Folha de S. Paulo


EDITORIAL

Base frágil

Não começou nada bem o processo de formulação de um imprescindível currículo mínimo para a educação básica no Brasil.

A Base Nacional Comum Curricular (BNC) apresentada em setembro está longe de oferecer fundamento sólido para dar clareza a docentes e familiares sobre o que alunos têm o direito de aprender e escolas têm a obrigação de ensinar.

O documento de 300 páginas tem suscitado debates acalorados. Organizado pelo Ministério da Educação, contou com a participação de 116 especialistas -cuja identidade permanece desconhecida, o que no mínimo impede o público de aquilatar sua proficiência em matéria de tamanho significado social.

Reservaram-se de início três meses para a coleta de críticas e sugestões ao trabalho. A mobilização para debates nas escolas vai de 2 a 15 de dezembro. É pouco tempo.

A sistematização e a decisão sobre as propostas recebidas precisam ser concluídas até meados de junho de 2016, quando o currículo final deverá ser submetido ao Conselho Nacional de Educação.

Não está claro como será a revisão, nem quem cuidará dela. É crucial ampliar e dar mais transparência ao debate, para tirar a educação do péssimo nível em que se acha.
A BNC por ora se mostra mais parte do problema que da solução. Embora a defesa de uma base curricular comum se inspire nas experiências benignas de países como Austrália, Chile, EUA e Reino Unido, o que aqui se produziu difere delas em gênero, número e grau.

Seu propósito é estipular o que se deve aprender em cada nível de ensino, mas a proposta não chega a designar quanto do ano letivo deve ser dedicado a cada meta -e são centenas.
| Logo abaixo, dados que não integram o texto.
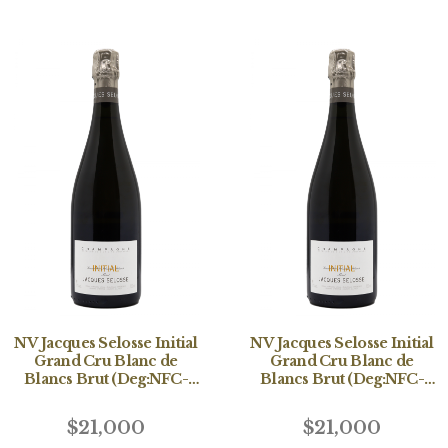
NV Jacques Selosse Initial
NV Jacques Selosse Initial
Grand Cru Blanc de
Grand Cru Blanc de
Blancs Brut (Deg:NFC-
Blancs Brut (Deg:NFC-
2023/10/16)
2023/04/27)
$21,000
$21,000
Há uma vaga indicação de que 40% do tempo seria preservado para regionalizar o aprendizado, o que parece exagerado e soa mais como concessão à superestimada autonomia docente.
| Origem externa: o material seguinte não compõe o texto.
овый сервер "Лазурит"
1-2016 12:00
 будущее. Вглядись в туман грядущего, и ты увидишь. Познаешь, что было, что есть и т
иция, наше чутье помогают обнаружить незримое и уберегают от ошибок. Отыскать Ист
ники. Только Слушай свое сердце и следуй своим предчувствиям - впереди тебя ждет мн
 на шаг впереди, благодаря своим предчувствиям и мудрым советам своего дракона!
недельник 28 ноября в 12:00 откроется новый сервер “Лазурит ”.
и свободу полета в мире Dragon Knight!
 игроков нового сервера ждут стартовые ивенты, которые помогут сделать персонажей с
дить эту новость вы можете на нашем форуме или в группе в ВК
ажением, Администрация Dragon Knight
Outros currículos nacionais são mais prescritivos. Em Portugal, por exemplo, 56% da carga horária tem de ser obrigatoriamente dedicada a aulas de língua portuguesa e matemática. A diretriz lusa chega a indicar livros para cada faixa etária, uma lista com 676 páginas -o professor pode escolher que obras utilizar, mas não deixar de fazê-lo.

Quanto ao conteúdo propriamente dito da BNC, a área de linguagens e a de ciências humanas concentram o grosso das críticas que o documento vem recebendo.

Há muito menos problemas no campo da matemática e das ciências da natureza, setores em que o curso do aprendizado é mais estruturado, porque o avanço dos estudos pressupõe a aquisição prévia de competências definidas.

No caso das ciências humanas, o debate, amplamente desfavorável ao texto, concentra-se nas recomendações para o ensino de história -disciplina propícia às mais variadas contaminações ideológicas.

Os defeitos se concentram na excessiva valorização das histórias africana, latino-americana e ameríndia, em detrimento do clássico percurso que abrange Antiguidade, Idade Média, Renascimento, Modernidade e Era Contemporânea.

Nada há de errado em dedicar um pouco mais de atenção a civilizações asiáticas e pré-colombianas, ou para a miríade de reinos na África que a colonização e o tráfico negreiro desarranjaram.

A nova ênfase na BNC, todavia, foi longe demais, abandonando o fio condutor da temporalidade. Como entender a expansão marítima europeia, por exemplo, sem estudar antes a transição do mundo medieval para o Renascimento, com a explosão de conhecimento que garantiu aos colonizadores a superioridade tecnológica e bélica?

O ensino tradicional de história decerto necessita ser expurgado da carga positivista que se associa a essa sequência, em geral qualificada como marcha do progresso.

Por outro lado, omitir a transformação das ideias e as revoluções europeias, como o Iluminismo e a Revolução Francesa, implica privar os jovens de compreensão mais profunda sobre a origem de valores centrais no Brasil e alhures, como democracia representativa, liberdades civis e direitos humanos.

No capítulo das linguagens, nota-se a predominância de noções pedagógicas um tanto espontaneístas. Dá-se destaque demais a "práticas" (artístico-literárias, político-cidadãs, investigativas) e à "apropriação" de códigos, e de menos a ferramentas cruciais como ortografia, gramática e vocabulário.

Faz pouco sentido, no mundo atual, estipular que as crianças tenham de treinar caligrafia ou declamação. Mas será realmente necessário normatizar num currículo comum que elas precisem aprender a redigir mensagens em redes sociais e abaixo-assinados?

Não será neste espaço limitado que se resolverão todas as mazelas da BNC. Tal objetivo só poderá ser alcançado num debate aberto, com o concurso de especialistas reconhecidos -não de ideólogos anônimos- e de todas as entidades empenhadas em salvar a educação brasileira. Ainda há tempo.